◆ **Working data**:
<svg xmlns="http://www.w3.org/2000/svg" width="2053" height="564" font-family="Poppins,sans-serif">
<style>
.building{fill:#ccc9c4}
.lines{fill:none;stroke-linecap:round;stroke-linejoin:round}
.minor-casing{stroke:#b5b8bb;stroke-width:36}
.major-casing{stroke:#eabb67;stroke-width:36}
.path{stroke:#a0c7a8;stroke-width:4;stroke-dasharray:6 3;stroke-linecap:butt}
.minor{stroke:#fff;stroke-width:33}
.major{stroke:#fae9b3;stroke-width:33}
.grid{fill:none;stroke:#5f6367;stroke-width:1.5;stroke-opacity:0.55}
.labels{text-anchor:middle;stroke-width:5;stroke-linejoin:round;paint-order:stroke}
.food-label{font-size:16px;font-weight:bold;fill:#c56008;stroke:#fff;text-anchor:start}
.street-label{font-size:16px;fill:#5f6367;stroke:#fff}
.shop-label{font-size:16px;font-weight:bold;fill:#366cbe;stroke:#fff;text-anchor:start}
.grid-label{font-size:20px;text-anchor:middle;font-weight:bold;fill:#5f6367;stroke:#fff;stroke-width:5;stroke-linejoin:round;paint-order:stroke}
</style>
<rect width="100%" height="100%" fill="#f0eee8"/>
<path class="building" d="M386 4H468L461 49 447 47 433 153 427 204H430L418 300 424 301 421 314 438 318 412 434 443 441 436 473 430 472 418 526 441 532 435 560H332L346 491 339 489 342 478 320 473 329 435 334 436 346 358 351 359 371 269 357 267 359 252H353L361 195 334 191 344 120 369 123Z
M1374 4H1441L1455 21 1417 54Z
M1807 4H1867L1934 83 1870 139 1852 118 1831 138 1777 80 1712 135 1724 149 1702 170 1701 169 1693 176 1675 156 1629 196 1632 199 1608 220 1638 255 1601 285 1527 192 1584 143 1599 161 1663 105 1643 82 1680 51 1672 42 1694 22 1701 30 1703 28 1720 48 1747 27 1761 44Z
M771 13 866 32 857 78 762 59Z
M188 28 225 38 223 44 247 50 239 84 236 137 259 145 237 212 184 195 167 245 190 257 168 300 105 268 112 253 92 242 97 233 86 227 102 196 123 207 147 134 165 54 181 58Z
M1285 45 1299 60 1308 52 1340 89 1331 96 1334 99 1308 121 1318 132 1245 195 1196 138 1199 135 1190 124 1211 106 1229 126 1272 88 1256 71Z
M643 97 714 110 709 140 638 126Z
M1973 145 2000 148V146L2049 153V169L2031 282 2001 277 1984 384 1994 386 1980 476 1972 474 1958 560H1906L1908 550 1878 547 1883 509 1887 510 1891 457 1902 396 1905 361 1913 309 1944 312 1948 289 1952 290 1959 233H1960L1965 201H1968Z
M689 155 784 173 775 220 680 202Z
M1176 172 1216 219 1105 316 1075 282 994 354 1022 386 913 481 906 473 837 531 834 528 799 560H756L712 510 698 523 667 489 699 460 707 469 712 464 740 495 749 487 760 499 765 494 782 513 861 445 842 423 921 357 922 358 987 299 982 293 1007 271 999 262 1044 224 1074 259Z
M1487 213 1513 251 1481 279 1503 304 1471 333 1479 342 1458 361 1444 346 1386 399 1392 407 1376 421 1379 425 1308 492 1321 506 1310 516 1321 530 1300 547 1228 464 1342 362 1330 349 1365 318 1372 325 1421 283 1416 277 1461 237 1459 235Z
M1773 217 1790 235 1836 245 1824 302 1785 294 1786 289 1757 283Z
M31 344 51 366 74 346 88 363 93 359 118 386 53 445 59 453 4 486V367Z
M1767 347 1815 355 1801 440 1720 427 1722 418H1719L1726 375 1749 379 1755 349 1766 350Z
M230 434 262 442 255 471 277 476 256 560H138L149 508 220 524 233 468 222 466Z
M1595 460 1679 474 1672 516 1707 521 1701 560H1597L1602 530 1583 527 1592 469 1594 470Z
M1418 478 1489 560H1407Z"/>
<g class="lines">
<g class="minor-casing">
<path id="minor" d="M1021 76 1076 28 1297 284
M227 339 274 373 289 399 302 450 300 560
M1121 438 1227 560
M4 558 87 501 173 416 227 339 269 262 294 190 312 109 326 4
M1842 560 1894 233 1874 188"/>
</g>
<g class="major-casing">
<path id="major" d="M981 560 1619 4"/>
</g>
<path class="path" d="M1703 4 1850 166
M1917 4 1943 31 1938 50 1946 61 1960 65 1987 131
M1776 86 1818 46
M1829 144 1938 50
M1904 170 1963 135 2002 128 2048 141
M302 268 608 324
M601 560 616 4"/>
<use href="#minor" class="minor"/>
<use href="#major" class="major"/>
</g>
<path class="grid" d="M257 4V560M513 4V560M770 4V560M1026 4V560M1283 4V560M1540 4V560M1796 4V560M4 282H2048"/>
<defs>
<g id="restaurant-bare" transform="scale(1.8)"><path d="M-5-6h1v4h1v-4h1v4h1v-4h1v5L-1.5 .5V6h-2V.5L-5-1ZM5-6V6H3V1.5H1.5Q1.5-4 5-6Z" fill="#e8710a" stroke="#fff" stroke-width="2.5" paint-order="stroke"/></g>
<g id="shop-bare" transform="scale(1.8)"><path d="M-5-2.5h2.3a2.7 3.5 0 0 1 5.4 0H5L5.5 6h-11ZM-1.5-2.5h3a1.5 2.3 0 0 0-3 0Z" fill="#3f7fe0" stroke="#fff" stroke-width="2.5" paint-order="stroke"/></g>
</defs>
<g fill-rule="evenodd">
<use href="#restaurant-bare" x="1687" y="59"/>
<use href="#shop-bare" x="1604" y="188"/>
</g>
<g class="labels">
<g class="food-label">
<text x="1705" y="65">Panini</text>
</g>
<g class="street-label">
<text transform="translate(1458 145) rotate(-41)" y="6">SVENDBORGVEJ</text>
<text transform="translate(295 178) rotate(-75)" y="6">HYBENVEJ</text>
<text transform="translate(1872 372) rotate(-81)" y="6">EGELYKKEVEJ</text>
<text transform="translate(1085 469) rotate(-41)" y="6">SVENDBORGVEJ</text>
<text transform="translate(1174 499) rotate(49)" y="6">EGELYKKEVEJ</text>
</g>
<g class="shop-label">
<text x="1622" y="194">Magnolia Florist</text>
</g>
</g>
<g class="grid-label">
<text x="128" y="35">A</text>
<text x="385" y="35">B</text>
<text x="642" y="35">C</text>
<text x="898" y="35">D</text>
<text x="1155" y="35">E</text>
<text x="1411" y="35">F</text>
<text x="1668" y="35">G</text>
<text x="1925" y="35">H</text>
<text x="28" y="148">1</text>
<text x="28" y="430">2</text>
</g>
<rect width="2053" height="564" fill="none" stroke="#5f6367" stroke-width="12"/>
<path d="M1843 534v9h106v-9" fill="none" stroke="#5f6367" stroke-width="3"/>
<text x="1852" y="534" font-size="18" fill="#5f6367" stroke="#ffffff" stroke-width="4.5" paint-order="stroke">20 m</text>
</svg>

◆ **What the task asks**:
All lines holding the word "linecap" must be copied from the data.

◆ **Output below**:
.lines{fill:none;stroke-linecap:round;stroke-linejoin:round}
.path{stroke:#a0c7a8;stroke-width:4;stroke-dasharray:6 3;stroke-linecap:butt}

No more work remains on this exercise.